10. it is identical as step 4-7, to the fc6 layer features of 4096 dimensions, first dropped using principal component analysis-albefaction algorithm Dimension, obtains the frame feature of 256 dimensions, reuses the sparse features that the dictionary that ksvd algorithms obtain calculates 1024 dimensions.Finally, using pond The mode of change obtains the compact video characterization of inquiry video.

11. it is cq that the compact video characterization for inquiring video is numbered in chronological order_t.To each cq_t, search it and indexing In 200 most like library videos compact video characterization, i.e. k=200.

12. using Temporal Network algorithms.Wherein each the compact video of inquiry video characterizes cq_tIt is associated 200 compact videos in library are characterized as the N collection in algorithm.According to the information recorded in table, video is numbered it is identical, and when Between stamp meet algorithm requirement N collection nodes connection, as E collection.
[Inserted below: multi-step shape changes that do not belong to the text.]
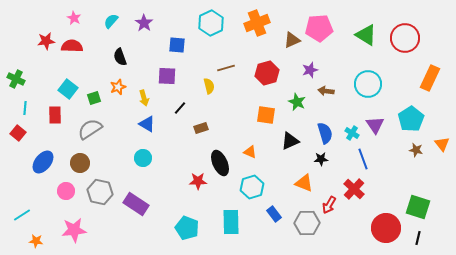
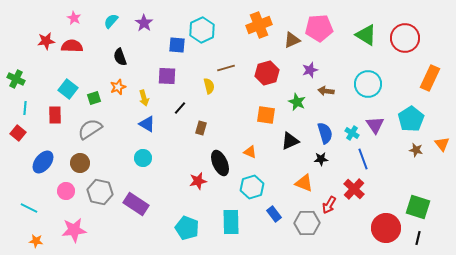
cyan hexagon at (211, 23): moved 9 px left, 7 px down
orange cross at (257, 23): moved 2 px right, 2 px down
brown rectangle at (201, 128): rotated 56 degrees counterclockwise
red star at (198, 181): rotated 12 degrees counterclockwise
cyan line at (22, 215): moved 7 px right, 7 px up; rotated 60 degrees clockwise
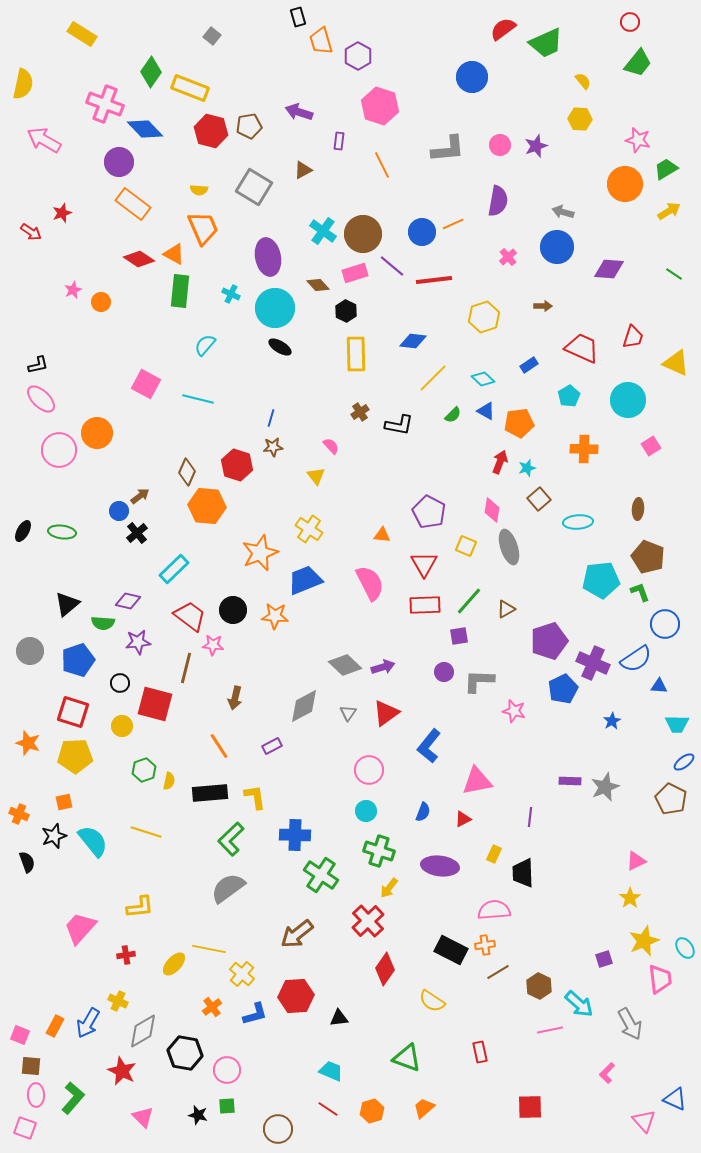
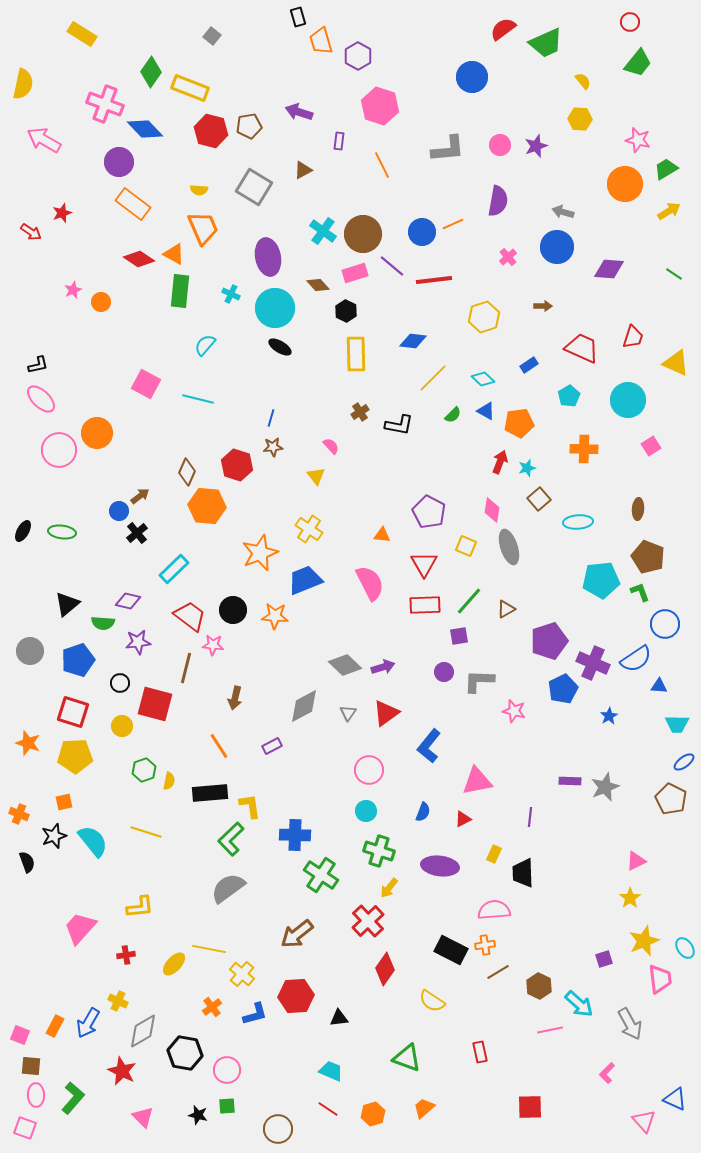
blue star at (612, 721): moved 3 px left, 5 px up
yellow L-shape at (255, 797): moved 5 px left, 9 px down
orange hexagon at (372, 1111): moved 1 px right, 3 px down
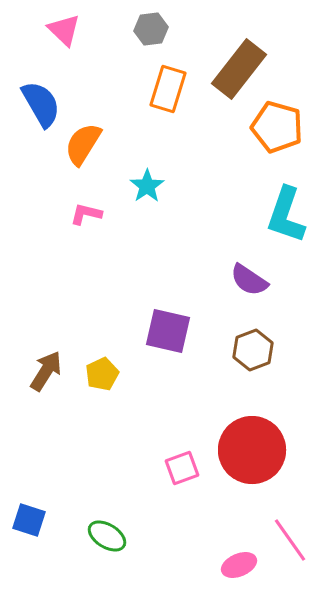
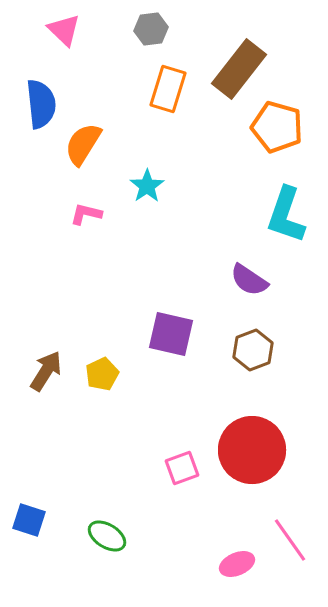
blue semicircle: rotated 24 degrees clockwise
purple square: moved 3 px right, 3 px down
pink ellipse: moved 2 px left, 1 px up
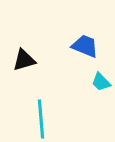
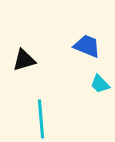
blue trapezoid: moved 2 px right
cyan trapezoid: moved 1 px left, 2 px down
13. according to the result of calculation of Temporal Network, given threshold, the library video clip that score is more than threshold value is recognized For be inquire video copy source；Score is not considered as that it is copy less than threshold value.

Claims

1. a kind of video copying detection method based on compact video characterization, it is characterised in that following steps：

The first step extracts the picture frame feature in the video of library

1.1) key frame for equally spaced extracting library video, according to the sequencing that key frame occurs, crucial frame number is I_i, i ∈ [1,...,N]；

1.2) convolutional neural networks is used to calculate the fc layer features for the key frame that step 1.1) obtains, i.e., the full articulamentum in network Feature；

1.3) the fc layer features obtained step 1.2) carry out dimensionality reduction using principal component analysis-albefaction algorithm, and each image obtains The n dimensional features of low dimensional are to get to the frame feature of key frame；

Second step is merged the frame feature for the library video that the first step obtains using pond mode, obtains compact video characterization

2.1) k- singular value decomposition algorithms are used, the n dimensional features that step 1.3) obtains are trained, obtain what a n*m was tieed up Dictionary；

2.2) to each n dimensional features in step 1.3), it is calculated on step 2.1) dictionary using orthogonal matching pursuit algorithm Rarefaction representation, obtain a m dimension sparse features, for indicate a width key frame；

2.3) in seconds, key frame is divided, all I_i∈t_sKey frame be divided into same class, that is, belong to same One second key frame is classified as one kind, t_sIndicate s seconds from video beginning；

2.4) sparse features of all key frames of same second are merged using pond mode, Chi Huashi, to the sparse of m dimensions Every one-dimensional m in feature_i, i ∈ [1 ..., m] do across comparison, i.e., the i-th dimension of all features in such compares, and choose The numerical value m of maximum absolute value_{i_max}, in addition the symbol sign (+/-) of the numerical value, as m_iThe representative of dimension is chosen and 0 difference Maximum value is used as m_iThe representative of dimension；Connect all sign*m_{i_max}, i ∈ [1 ..., m], obtain a length be m spy Levy vector c_s, c_sAs t_sThe compact character representation of second video；

Third walks, and using kd trees as quick indexing structure, is integrated to the compact feature of all library videos；

4th step repeats the first step and second step, obtains the compact video characterization of inquiry video, wherein step to inquiring video 2.1) need not carry out；

5th step finds out most like video clip

Step 5.1) characterizes cq using the compact video of each of inquiry video_t, carried out in the quick indexing structure that third step is established The compact video characterization of k most like library video is found in search；

All compact video characterization collection { cqs of the step 5.2) to an inquiry video_t,t∈[1,...,t_q] and their t_q*k A compact video characterization in most like library, finds out most like video clip, the t_qIt is the length for inquiring video, unit is Second.